そもそも官僚が成功するような観光プロジェクトを効果的に推進できるかどうかは極めて疑わしく、観光施設の建設を民間ではなく政府がやらなければならない理由が見当たりません。何に使われても予算の無駄遣いに終わる危険性が高いといえます。観光予算の使い道として、その地域の観光地全体に恩恵を与えるようなインフラの整備*11に使うというのは公共財や外部経済の議論で何とか正当化できなくはないですが、増税するほどの予算が必要なのか疑問ですし、その予算が必要なら特定の業者への負担が重くなる税金に頼るべきではありません。観光振興のための宿泊税は正当化が難しいでしょう。

なお、誤解のないように断っておきますが、私は多賀城政庁の復元自体を否定しているわけではありません。それはロマンがありますしもちろん面白い試みだと思います。ここで問題にしているのは、その資金を安易に税金に頼ることです。

*1:宿泊税 - 宮城県公式ウェブサイト

*2:市長は意義強調も…宿泊業者「強く反対」 宿泊税めぐり批判続々 [宮城県]:朝日新聞デジタル

*3:知事 多賀城政庁復元に取り組む考え 10〜20年かけて|NHK 宮城のニュース 「たかが300円されど300円」宿泊税に宿泊事業者は困惑 宮城県と仙台市が導入を目指す | khb東日本放送

*4:宮城県の事情についてはみやぎ減税会さんをはじめとする皆さんの方が遥かに詳しいですし、ここで挙げた論点もすでに検討済みではないかと思いますが、あくまで感想として書いておきます。ご批判、ご指摘がありましたらご教示ください。

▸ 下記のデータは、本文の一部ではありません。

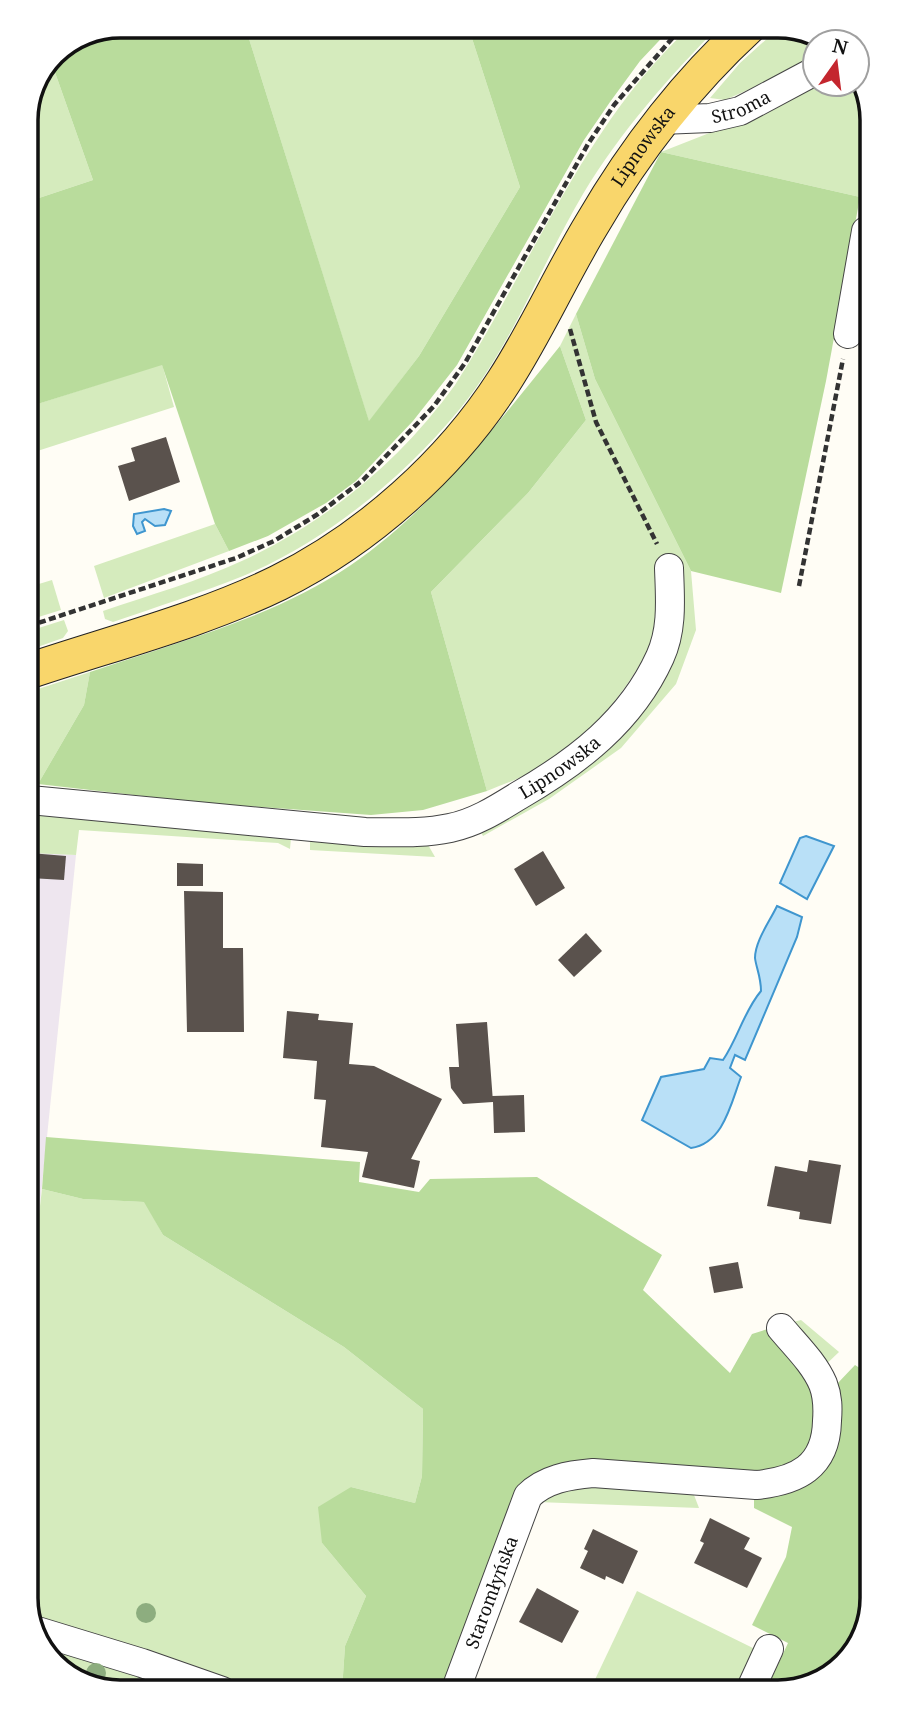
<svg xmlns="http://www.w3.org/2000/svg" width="899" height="1719" viewBox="0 0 899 1719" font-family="'Noto Serif',serif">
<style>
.industrial{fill:#eee6ef}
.green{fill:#d5ebbd}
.forest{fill:#b9dc9c}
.water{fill:#b9e0f7;stroke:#3f96cf;stroke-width:2}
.building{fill:#5a524d}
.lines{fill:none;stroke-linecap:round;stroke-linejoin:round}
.minor-casing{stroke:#444;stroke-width:30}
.major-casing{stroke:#222;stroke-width:37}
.path{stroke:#333;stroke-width:4.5;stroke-dasharray:7 3.5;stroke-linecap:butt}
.minor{stroke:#fff;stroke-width:28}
.major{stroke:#f9d66b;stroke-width:35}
.tree{fill:#8dad7f}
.labels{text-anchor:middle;stroke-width:7;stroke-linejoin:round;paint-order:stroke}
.street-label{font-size:18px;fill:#111;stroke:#fff}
.rim{fill:none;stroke:#111;stroke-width:3.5}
</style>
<rect width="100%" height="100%" fill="#fffdf5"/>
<!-- industrial -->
<polygon class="industrial" points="30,852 76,855 38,1224 32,1223"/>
<!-- green -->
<g class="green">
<polygon points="245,26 468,26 520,187 419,356 369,422"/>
<path d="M691,26H719C668,78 621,131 583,194C541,265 512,346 459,410C403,478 325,542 243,576C201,593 156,607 113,622L105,619L103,611C150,595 199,581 244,560C328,521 400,461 455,385C532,265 584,124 691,26Z"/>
<polygon points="781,26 826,42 815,42 815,58 806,64 725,100 710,98 740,63"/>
<polygon points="51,61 93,180 27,202 26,115"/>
<polygon points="857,73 865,84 866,179 860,197 661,152 745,119 818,84 857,84"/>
<path d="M576,314L595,379L691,571L696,630L676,684L621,748L549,799L483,836L480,830L625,726L658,632C631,685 592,740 537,769C522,778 504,784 487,791L431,592L528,493L586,420L560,346Z"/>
<polygon points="162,364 174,407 28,454 28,407"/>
<polygon points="215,524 229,551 104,598 94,566"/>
<polygon points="52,580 61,610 29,620 29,587"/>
<polygon points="64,620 68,631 63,638 29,650 29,631"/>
<polygon points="90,672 84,705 38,784 30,783 29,692"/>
<polygon points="30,814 291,838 290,849 278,843 79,830 76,855 30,853"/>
<polygon points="310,840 427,843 435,857 310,850"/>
<polygon points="42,1189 83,1199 145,1202 163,1235 344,1347 423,1409 422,1476 415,1503 351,1487 322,1543 366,1596 345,1646 342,1690 239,1691 203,1675 34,1621 32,1223 38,1223"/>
<polygon points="801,1320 839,1352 820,1370 785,1324"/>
<polygon points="559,1485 684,1489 694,1495 699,1508 537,1502"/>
<polygon points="637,1591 757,1650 742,1686 591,1688"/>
<polygon points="41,1643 190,1692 115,1693 68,1677"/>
</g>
<!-- forest -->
<g class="forest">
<polygon points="121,26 245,26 369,421 419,356 520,187 468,26 673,26 640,61 610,102 584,140 457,365 413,421 356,481 326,503 268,536 229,551 215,524 162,365 28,407 27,202 93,180 51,61 54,54"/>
<polygon points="661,152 860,197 826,381 781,593 691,571 595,379 576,314"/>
<path d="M560,346L586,420L528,493L431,592L487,791L423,810L371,815L204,803L38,784L84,705L90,672C177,642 273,618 351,565C434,508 497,424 560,346Z"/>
<polygon points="46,1137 360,1162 359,1182 419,1192 430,1179 537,1177 662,1255 643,1290 730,1373 752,1334 771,1328 815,1382 818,1440 781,1476 588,1467 511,1503 441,1689 342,1690 345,1646 366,1596 322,1543 318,1507 351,1487 415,1503 422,1476 423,1409 344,1347 163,1235 144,1202 83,1199 42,1189"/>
<polygon points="855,1365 872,1376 873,1599 857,1651 815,1685 768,1686 788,1643 752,1625 786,1557 792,1527 754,1508 754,1492 809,1481 836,1385"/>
</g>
<!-- water -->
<g class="water">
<polygon points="164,509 171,511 165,525 155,526 145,519 142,522 145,531 137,534 133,526 134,514"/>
<polygon points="806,836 834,846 807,899 780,883 800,838"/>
<path d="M777,906L802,917L797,937L745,1060L735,1055L730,1068L741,1077C731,1103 724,1143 691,1148L642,1120L661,1077L704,1069L710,1058L723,1060C738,1038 744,1011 761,991C761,977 756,967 755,958C755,941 770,921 777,906Z"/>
</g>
<!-- building -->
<g class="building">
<polygon points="166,437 180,482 129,501 118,466 135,461 131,448"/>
<polygon points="543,851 565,888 536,906 514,869"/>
<polygon points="30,853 66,856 64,880 30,878"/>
<polygon points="177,863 203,864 203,886 177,886"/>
<polygon points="184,891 223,892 223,948 243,948 244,1032 187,1032"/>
<polygon points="586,933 602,951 574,977 558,960"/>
<polygon points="287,1011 319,1014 318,1020 353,1023 349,1064 374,1066 442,1099 411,1159 420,1161 414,1188 362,1177 368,1152 321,1147 326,1100 314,1099 317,1061 283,1058"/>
<polygon points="487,1022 493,1102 492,1096 524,1095 525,1132 494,1133 493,1102 463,1104 451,1088 449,1067 459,1067 456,1024"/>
<polygon points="809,1160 841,1165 831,1224 799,1219 800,1212 767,1206 775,1166 807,1172"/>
<polygon points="738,1262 743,1288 714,1293 709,1267"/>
<polygon points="710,1518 750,1538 744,1549 762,1558 747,1588 694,1563 704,1543 700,1541"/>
<polygon points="593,1529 638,1551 623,1584 606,1576 605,1580 580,1568 588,1551 584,1549"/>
<polygon points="537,1588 579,1611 562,1643 519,1622"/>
</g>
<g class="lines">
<defs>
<g id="minor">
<path id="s1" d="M661,120L710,118L740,111L815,71"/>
<polyline points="848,334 866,231"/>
<path id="s2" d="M30,800L365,832C394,832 422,834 450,828C475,823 497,809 518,796C577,762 631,721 660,657C673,629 670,598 669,568"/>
<polyline points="34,1630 142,1663 222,1691"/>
<polyline points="752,1686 769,1649"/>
<path id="s3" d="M456,1689L528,1496C545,1479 569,1475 593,1473L756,1485C797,1481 826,1467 827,1421C828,1408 828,1397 823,1384C814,1363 796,1346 781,1328"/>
</g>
<g id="major">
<path id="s4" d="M29,671C112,643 200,621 278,583C367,539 451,464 504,381C537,330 561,275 592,224C635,150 686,84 749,26"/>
</g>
</defs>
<!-- minor casing -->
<use href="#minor" class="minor-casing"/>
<!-- major casing -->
<use href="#major" class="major-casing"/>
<!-- path -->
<g class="path">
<polyline points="570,329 596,422 657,544"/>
<polyline points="799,586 843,359"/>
<polyline points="29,626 236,558 274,541 318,514 363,480 434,406 465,363 588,144 614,105 683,26"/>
</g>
<!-- minor -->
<use href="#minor" class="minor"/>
<!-- major -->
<use href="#major" class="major"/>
</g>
<!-- trees -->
<g class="tree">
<circle cx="146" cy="1613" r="10"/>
<circle cx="96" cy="1673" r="10"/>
</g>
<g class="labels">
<!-- street labels -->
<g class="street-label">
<text dy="6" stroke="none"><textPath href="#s1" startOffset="82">Stroma</textPath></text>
<text dy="6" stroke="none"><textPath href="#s4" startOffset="844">Lipnowska</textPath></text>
<text dy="6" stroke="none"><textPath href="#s2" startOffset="548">Lipnowska</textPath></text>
<text dy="6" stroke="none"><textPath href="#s3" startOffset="103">Staromłyńska</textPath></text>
</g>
</g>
<!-- crop -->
<path d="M0 0H899V1719H0ZM120 38H778A82 82 0 0 1 860 120V1598A82 82 0 0 1 778 1680H120A82 82 0 0 1 38 1598V120A82 82 0 0 1 120 38Z" fill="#fff" fill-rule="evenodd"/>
<path class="rim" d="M120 38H778A82 82 0 0 1 860 120V1598A82 82 0 0 1 778 1680H120A82 82 0 0 1 38 1598V120A82 82 0 0 1 120 38Z"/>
<!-- north arrow -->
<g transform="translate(836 63) rotate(14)"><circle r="33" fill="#ffffff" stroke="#a0a0a0" stroke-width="2"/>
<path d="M0-5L12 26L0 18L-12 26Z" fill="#c4262e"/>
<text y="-10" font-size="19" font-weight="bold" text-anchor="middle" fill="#111111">N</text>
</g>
</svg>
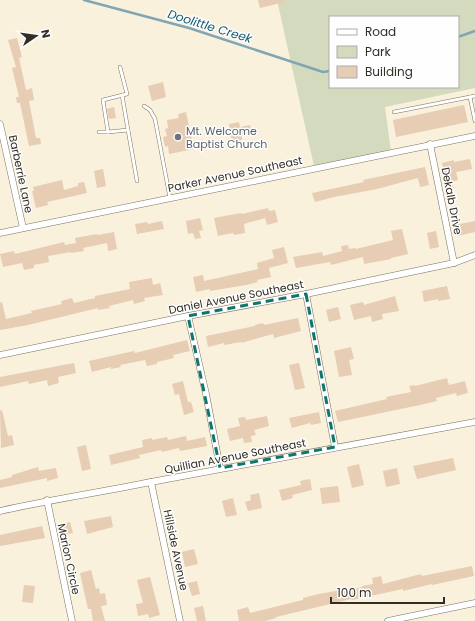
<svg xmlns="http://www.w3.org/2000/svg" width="475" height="621" font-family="Poppins,sans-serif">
<rect width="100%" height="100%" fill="#f9f1dc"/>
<path fill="#d4dabe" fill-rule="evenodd" d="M277,0H475V88L385,107L391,152L314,166ZM330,17H458V87H330Z"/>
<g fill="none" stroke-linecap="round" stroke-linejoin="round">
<g stroke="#81a5b3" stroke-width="2.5">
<polyline points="84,0 189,28 323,72 330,71"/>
<polyline points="458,37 475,31"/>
</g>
</g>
<g fill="#e6cdb3">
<polygon points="258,0 285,0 285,2 260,8"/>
<polygon points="17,38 22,57 19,58 26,90 32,88 34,100 29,101 36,138 40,138 41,144 29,146 20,103 17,103 16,97 19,97 12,68 16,67 8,40"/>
<polygon points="163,82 166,97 152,101 148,86"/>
<polygon points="464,105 468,122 396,137 393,120"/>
<polygon points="114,107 116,118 109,119 107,109"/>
<polygon points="186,112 194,149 169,154 168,146 165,147 163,137 167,136 165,129 168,128 167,120 179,118 178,114"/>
<polygon points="239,122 240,127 250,125 252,134 242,136 242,140 232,142 229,124"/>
<polygon points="470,159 472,169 456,172 458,180 452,182 454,188 448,189 442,163 454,160 454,162"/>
<polygon points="425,167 429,185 420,187 418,178 377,189 334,197 315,202 312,193 364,182 363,180"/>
<polygon points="103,169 106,186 97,188 94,171"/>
<polygon points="62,180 64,190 78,186 78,183 84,182 87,193 47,202 48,205 36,208 32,191 34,191 33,187"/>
<polygon points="268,208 269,211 275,210 278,222 267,225 265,218 244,224 245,233 234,235 233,233 218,236 214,218 241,213 242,214"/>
<polygon points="200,218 203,230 199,231 201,238 195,239 193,233 188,234 186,221"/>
<polygon points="162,221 164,229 137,234 135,224 147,222 148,224"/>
<polygon points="475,221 475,232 457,236 455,225"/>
<polygon points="402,229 408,254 391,258 391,259 364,264 363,257 331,265 330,262 296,268 293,257 322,252 323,256 342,251 341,246 348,245 349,249 355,248 356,249 393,240 391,231"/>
<polygon points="436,231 439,247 430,249 427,233"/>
<polygon points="114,232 117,249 108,251 107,243 83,248 84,251 71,253 71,252 48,256 49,262 34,265 34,268 24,270 22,263 3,267 0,254 14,251 15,254 64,242 65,245 76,243 75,238 97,234 98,235"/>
<polygon points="284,247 288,263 269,268 271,277 257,280 258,282 246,285 210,291 210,289 196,292 193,277 203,275 204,281 258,269 257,263 274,258 272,250"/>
<polygon points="152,278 153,285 160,283 163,295 144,298 145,301 134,304 133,300 109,306 110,308 98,310 98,308 28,325 0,330 0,303 2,302 6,319 32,313 31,311 62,304 61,301 72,298 74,303 95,298 95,296 130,289 129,282"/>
<polygon points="447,286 450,299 438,301 438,299 424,302 422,291"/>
<polygon points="395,296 399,311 382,314 383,319 372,322 371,316 354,320 350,305 363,302 364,305"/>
<polygon points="338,307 341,319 329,322 326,310"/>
<polygon points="298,318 301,331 274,338 273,334 241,343 241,342 224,345 224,343 208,347 206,336 255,326 255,325 263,323 264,325"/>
<polygon points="187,340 190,351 173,355 174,358 157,362 157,364 147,366 145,360 120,365 121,367 111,369 111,367 92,372 89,361 134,351 135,353"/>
<polygon points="351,347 354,359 349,360 352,375 339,377 334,351"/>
<polygon points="74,363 76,373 58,377 59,383 48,386 47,380 29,384 28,381 0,387 0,377"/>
<polygon points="299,363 305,388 295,390 289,365"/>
<polygon points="447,378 449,385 465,381 468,393 457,396 456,393 436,398 437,401 420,405 338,422 335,411 387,399 386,397 411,392 409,386 415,385 415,386"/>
<polygon points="183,381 188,402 191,402 194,412 184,415 179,394 175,395 172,384"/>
<polygon points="2,410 8,436 12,435 14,445 1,448 0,411"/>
<polygon points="319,412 321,423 311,425 310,423 292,428 289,418"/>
<polygon points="267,416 269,426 254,430 256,435 251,436 252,442 244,443 243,438 230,441 227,429 240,426 238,418 245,417 246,420"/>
<polygon points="186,436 187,441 205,437 207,446 180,451 179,448 162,452 161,450 139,455 140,458 111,465 109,455 143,447 142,440 152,438 152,440 167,437 168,440"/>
<polygon points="86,445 91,469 82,471 77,447"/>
<polygon points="453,458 456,470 417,479 413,466"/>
<polygon points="359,464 364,485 352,488 347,467"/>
<polygon points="38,467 39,471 56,468 58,478 47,481 47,478 0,488 0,480 12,477 12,475"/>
<polygon points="397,468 400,484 386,487 383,471"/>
<polygon points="310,479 312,490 292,495 293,498 282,501 279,490 301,485 300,481"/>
<polygon points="338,486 340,502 322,504 320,488"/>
<polygon points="259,493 262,508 248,511 245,502 251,500 250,495"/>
<polygon points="233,498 237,515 226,517 222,501"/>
<polygon points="111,516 113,527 87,534 84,521"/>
<polygon points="70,522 73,533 63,535 60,524"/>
<polygon points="42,526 45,538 0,546 0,535"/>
<polygon points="194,549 198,564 185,567 182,552"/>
<polygon points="472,566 474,576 432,585 432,584 403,591 403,589 352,600 351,599 276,617 276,618 265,621 239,621 237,610 248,607 250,613 303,600 303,598 319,594 341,590 341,592 362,587 362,586 373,584 372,578 381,576 383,584 421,574 422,576"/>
<polygon points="91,570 96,589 99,588 100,594 105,593 107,605 101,606 105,621 93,621 91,609 88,609 80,573"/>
<polygon points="150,577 160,615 149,618 148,614 138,616 136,604 143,603 137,580"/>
<polygon points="197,581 200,594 192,596 188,583"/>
<polygon points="24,585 35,586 33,603 22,602"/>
<polygon points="203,606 206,621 197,621 194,608"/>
</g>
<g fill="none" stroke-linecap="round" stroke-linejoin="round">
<defs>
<g id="lane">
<polyline points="120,67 127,94 103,100 108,132 128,130 122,95"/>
<polyline points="470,97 475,121"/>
<polyline points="144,106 150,110 155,119 170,198"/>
<polyline points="394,112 475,96"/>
<polyline points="128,130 137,181"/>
<polyline points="99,132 108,132"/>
</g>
<g id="street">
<polyline points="0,124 23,228"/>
<polyline points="430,144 454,263"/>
<polyline points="0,233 475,136"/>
<polyline points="306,294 335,447"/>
<polyline points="188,316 206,394 220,468"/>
<polyline points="0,355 188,316 306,294 454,263 475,255"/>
<polyline points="151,482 180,621"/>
<polyline points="47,500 72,621"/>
<path d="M0,511C50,500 101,492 151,482C259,461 367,441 475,422"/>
<polyline points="388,621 475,603"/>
</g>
</defs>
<use href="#lane" stroke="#7b7360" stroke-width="4"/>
<use href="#street" stroke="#7b7360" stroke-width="7"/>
<use href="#lane" stroke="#fff" stroke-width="3"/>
<use href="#street" stroke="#fff" stroke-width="6"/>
</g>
<path fill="none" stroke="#0f766e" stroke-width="3" stroke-dasharray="8 5" stroke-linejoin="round" d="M306,294L335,447L220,468L188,316Z"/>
<circle fill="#6b7280" stroke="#fefefe" stroke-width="1.5" cx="178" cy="137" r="4"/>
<g text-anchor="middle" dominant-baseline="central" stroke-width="3" stroke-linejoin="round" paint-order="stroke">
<g font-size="11" fill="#5b616d" stroke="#fefefe" text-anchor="start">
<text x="186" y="131">Mt. Welcome<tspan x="186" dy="13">Baptist Church</tspan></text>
</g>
<g font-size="11" fill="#322e26" stroke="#fefefe">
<text transform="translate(21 174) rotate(78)">Barberrie Lane</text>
<text transform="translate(235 174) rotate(-12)">Parker Avenue Southeast</text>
<text transform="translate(452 201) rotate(79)">Dekalb Drive</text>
<text transform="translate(236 297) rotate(-11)">Daniel Avenue Southeast</text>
<text transform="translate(235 456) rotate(-11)">Quillian Avenue Southeast</text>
<text transform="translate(176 550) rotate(78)">Hillside Avenue</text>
<text transform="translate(69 559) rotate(78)">Marion Circle</text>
</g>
<g font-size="12" font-style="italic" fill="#165d72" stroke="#fefefe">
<text transform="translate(210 26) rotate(17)">Doolittle Creek</text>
</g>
</g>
<rect x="329" y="16" width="130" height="72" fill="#fefefe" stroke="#acaba8"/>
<rect x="337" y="29" width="20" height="6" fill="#ffffff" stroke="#acaba8"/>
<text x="365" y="36" font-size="12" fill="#322e26">Road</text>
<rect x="337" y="46" width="20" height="12" fill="#d4dabe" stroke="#acaba8"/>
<text x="365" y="56" font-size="12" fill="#322e26">Park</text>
<rect x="337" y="66" width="20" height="12" fill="#e6cdb3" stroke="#acaba8"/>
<text x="365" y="76" font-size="12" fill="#322e26">Building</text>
<g transform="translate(36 36) rotate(77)" stroke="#fefefe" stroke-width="3" paint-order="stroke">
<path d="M0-3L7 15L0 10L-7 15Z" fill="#322e26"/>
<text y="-6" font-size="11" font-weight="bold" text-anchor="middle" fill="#322e26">N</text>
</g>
<path d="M331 597v6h113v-6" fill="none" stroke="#322e26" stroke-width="2"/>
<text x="337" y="597" font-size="12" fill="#322e26" stroke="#fefefe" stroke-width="3" paint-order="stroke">100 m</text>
</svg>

*5:居住地不明を除く。令和5年度宮城県観光統計概要

*6:宮城県大崎市周辺と言えば、鳴子温泉中山平温泉などが有名ですが、既に入湯税という税金もある中で、長期滞在の観光客が多い温泉地には宿泊税の負担は小さくないのではないでしょうか。

*7:宿泊税|レジャーと税金|東京都主税局

*8:観光庁「旅行・観光消費動向調査」によれば、日本人1人当たり宿泊数は2泊程度です。

*9:令和5年度宮城県観光統計概要

*10:あくまで「比較的」です。「成功する」とは言っていません。

*11:しかし、そのようなインフラは滅多になくそれほどの予算が必要ないものだというのも事実です。なんでも公共財や外部性で正当化するのは慎重であるべきです。